═════ Provided data

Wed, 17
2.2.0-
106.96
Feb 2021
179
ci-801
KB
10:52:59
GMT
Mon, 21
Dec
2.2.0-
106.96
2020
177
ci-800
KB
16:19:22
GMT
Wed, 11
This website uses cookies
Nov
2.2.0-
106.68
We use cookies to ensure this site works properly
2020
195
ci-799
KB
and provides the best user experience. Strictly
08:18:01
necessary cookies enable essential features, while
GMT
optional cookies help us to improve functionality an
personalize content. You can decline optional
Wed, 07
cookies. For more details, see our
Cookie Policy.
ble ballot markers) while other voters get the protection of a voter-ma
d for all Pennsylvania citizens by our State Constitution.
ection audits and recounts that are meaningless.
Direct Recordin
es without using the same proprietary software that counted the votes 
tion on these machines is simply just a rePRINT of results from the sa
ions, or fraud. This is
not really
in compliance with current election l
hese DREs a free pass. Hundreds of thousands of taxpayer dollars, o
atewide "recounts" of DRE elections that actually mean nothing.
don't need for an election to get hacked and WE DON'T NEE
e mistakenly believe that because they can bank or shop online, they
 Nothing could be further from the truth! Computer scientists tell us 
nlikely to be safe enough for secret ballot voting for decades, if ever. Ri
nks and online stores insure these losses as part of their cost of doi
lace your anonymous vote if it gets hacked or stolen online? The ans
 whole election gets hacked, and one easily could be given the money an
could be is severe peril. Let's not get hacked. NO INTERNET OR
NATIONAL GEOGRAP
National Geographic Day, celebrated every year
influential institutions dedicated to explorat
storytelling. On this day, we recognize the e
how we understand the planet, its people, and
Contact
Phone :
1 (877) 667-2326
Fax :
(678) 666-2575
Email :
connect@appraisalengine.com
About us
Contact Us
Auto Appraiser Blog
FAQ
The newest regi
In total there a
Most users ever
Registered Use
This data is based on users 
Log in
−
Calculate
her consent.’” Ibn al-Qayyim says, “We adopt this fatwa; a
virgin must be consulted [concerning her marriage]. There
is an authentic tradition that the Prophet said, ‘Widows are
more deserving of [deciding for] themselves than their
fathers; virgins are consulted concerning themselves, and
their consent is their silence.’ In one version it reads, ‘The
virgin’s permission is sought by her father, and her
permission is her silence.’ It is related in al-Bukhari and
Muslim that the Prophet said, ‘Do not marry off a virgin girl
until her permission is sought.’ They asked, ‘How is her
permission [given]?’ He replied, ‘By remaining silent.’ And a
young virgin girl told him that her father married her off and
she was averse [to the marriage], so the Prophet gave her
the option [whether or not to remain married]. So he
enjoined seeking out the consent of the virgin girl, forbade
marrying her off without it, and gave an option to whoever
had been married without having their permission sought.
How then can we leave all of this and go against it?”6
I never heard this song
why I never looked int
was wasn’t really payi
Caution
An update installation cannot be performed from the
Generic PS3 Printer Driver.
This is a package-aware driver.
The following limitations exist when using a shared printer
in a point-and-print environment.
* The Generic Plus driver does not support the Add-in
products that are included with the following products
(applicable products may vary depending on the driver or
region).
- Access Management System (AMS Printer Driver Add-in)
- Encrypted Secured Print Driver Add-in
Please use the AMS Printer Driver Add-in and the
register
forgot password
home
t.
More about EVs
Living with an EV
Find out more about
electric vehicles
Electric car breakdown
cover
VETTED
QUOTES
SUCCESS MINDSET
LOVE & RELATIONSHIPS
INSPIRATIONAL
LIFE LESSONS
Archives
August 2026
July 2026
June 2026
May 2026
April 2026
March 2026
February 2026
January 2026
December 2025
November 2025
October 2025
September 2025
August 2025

══════════
═════ Provided data

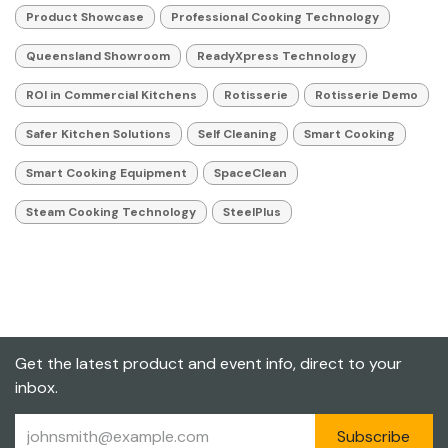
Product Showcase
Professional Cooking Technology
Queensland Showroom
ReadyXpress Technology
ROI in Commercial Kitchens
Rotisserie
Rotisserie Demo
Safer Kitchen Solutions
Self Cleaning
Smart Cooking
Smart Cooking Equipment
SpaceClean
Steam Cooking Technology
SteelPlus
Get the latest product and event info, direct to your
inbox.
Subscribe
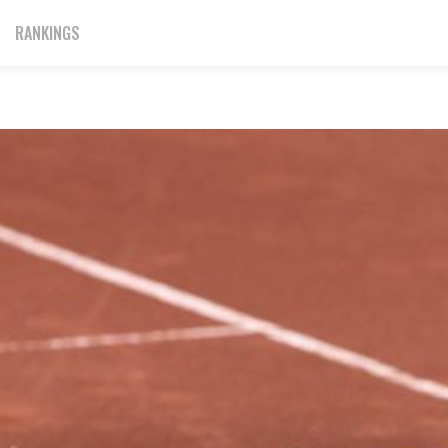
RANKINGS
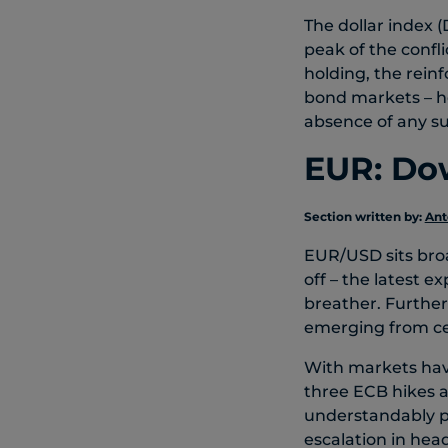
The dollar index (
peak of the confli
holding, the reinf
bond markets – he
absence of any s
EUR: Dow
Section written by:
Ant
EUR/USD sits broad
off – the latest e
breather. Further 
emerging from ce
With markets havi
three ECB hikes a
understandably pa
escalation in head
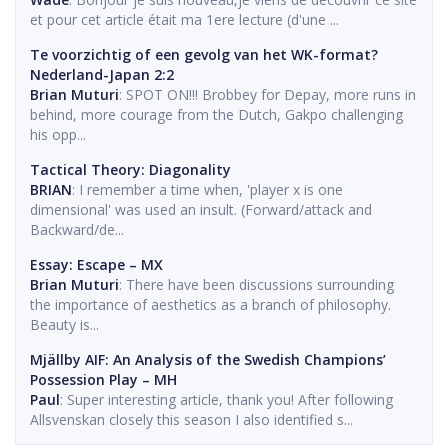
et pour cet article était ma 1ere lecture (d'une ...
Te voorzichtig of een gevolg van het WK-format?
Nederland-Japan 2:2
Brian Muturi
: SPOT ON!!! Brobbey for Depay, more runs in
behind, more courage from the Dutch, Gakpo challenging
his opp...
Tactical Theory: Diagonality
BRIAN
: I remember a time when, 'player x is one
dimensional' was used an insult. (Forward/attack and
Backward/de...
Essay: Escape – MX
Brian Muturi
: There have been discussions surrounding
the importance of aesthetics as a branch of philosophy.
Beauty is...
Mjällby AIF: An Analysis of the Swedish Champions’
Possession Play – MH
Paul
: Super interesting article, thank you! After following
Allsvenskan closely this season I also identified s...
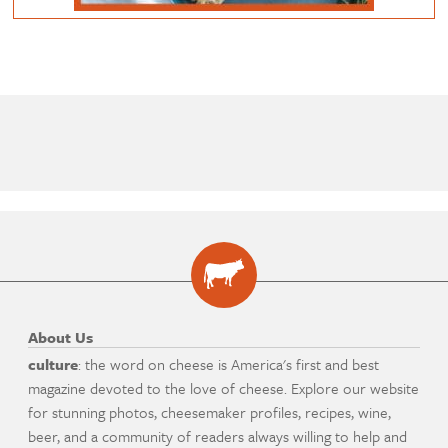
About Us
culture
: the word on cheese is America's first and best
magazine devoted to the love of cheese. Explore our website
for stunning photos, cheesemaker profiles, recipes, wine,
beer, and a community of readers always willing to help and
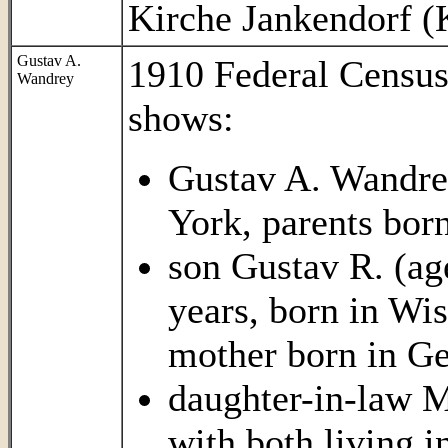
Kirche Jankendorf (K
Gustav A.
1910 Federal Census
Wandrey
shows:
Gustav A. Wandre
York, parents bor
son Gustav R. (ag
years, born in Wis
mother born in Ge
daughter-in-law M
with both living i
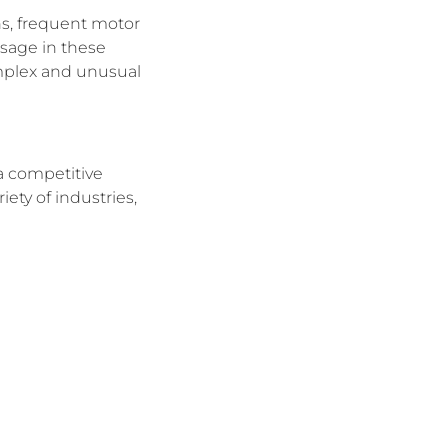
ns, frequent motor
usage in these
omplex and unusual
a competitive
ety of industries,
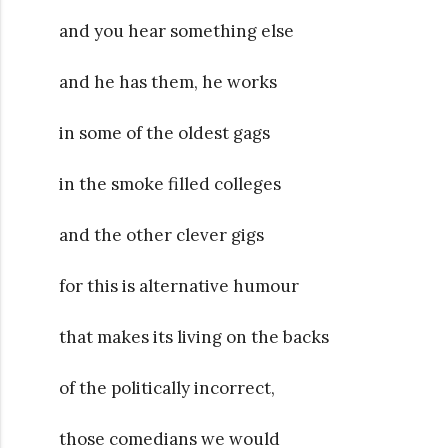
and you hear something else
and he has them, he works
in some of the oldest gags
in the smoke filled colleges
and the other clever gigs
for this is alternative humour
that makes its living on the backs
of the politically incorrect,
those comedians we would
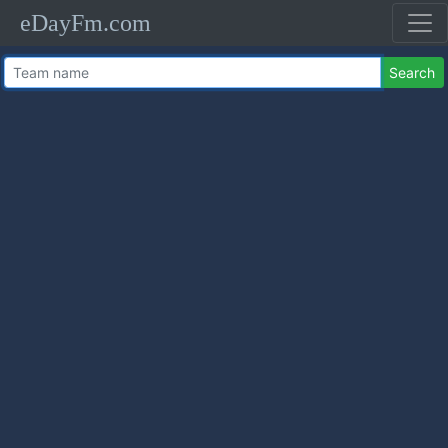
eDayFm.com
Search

══════════

**Written task**:
Pull out every line in the records above that contains the word "while".

**Solution to the problem**:
necessary cookies enable essential features, while
ble ballot markers) while other voters get the protection of a voter-ma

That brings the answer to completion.